6/10
Hints of the Losey to come
1 May 2020
Warning: Spoilers
Before I start my review I must point out that the version of the film I saw was quite poor, which may have coloured my overall impression. But anyway, here goes: 'Blind Date', or 'Chance Meeting', as this is also called, is one of Joseph Losey's first British films, some few years before major arthouse success began with 'The Servant'.

The film has a very upbeat and touristy, whimsical intro, with Hardy Kruger as boyish Dutch artist Jan hopping off a Routemaster by the Thames and buying flowers in Westminster Square, with, yes, the Houses of Parliament in the background. All this is of course setting us up for what is to come when he arrives at the Mews flat where he is expecting to meet the lady with whom he is having an affair.

Suddenly the police arrive, first uniforms and then plain clothes, who prevent him from leaving, and the scene turns into something reminiscent of Joseph K's predicament when he is arrested and interrogated without being informed of what he is accused of. This Kafkaesque scenario is protracted for some time and you get the distinct feeling that this is a film based on a stage play. Even the flashbacks showing Jan's claimed meetings (at art-dealer's, Tate Gallery and Jan's painting studio) with a sophisticated, and married, French lady, have a staged feeling to them. At last we, and Jan, get to see that there is a murdered woman in the flat, although her face is not shown and Jan assumes that the body belongs to the French lady whom he was expecting to meet.

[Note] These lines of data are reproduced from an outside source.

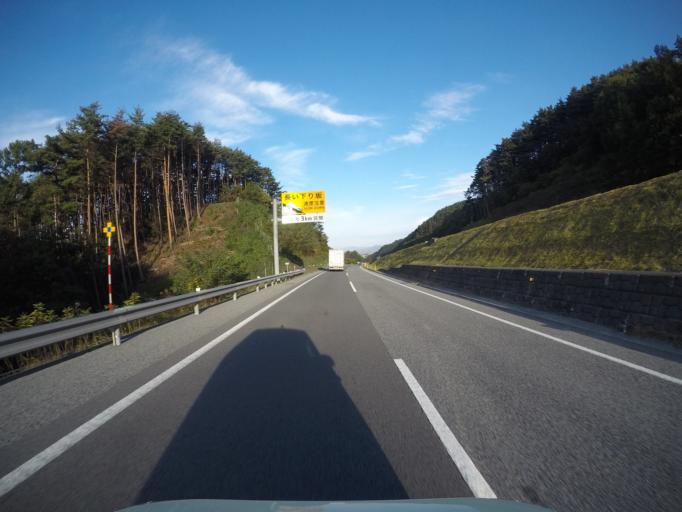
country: JP
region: Nagano
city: Saku
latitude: 36.2709
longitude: 138.5212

In contrast to other reviewers I must say that Hardy Kruger's acting is annoying in this film. He does his version of the broody but earnest young artist. There is a lot of posing and gesturing and falling about - histrionics which Losey ought to have reined in.

Stanley Baker is competent but not brilliant as the brusque inspector who inexplicably drinks milk throughout the movie. (The first time, he actually helps himself to milk from the murdered girl's fridge!) It's funny to see in these old films how the police run riot all over the crime scene, picking up objects without gloves and generally contaminating everything.

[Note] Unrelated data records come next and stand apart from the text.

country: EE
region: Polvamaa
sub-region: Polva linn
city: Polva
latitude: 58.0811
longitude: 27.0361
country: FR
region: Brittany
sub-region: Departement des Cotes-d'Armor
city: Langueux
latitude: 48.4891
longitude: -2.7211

Micheline Presle, with her beautiful eyes, is rather good in the part of the sophisticated French lady married to the English lord. The inspector works hard to unravel the truth, even though under pressure from his posh chief to not let the lord, who is also an important diplomat, be implicated in any way, even to the point of suggesting that the inspector offer Jan a manslaughter charge and reduced sentence if he confesses, instead of proven homicide if he doesn't. Jan however maintains his innocence and the inspector drives him to London Airport in order to observe the reactions of the arriving lord. And now we see that the lady is still alive. (The body in the Mews flat was really the lord's kept woman.)

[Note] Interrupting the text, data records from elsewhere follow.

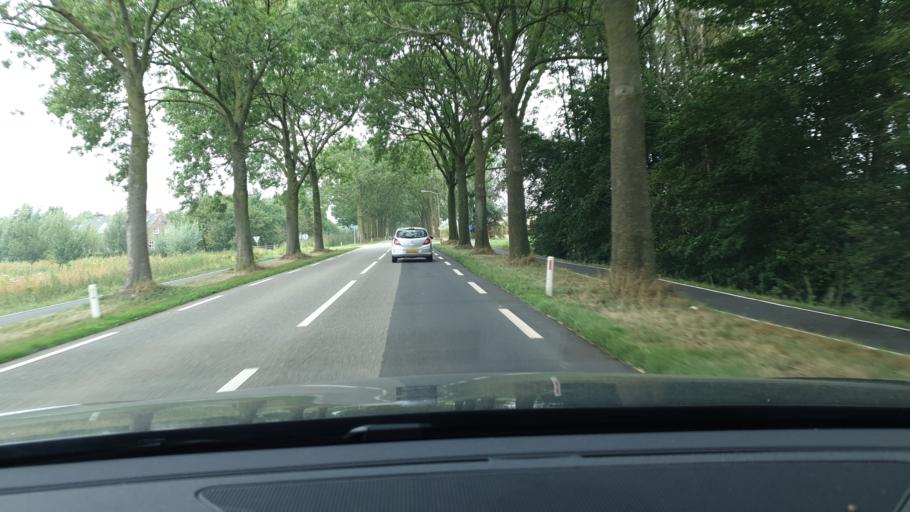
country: NL
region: Gelderland
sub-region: Gemeente Maasdriel
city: Heerewaarden
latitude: 51.7574
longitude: 5.3649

In the end the inspector engineers a confrontation with the French lady, who (incredibly) can not keep up her mask of not knowing Jan and he is satisfied that Jan is innocent and releases him. Not that we care too much, as Hardy Kruger is so irritating that I certainly wouldn't have shed much of a tear if he had been condemned!

Worth seeing, if only for Baker and Presle, and for the views of a bygone London. One shot shows the skyline all the way along the riverside from Westminster to the City. Not a skyscraper in sight. In fact you can actually see the dome of Saint Paul's. (This film was made about seven years before the Post Office Tower was built which was for a while the tallest building in Europe.) I doubt if you can see Saint Paul's today amid the infestation of skyscrapers that now clog the City.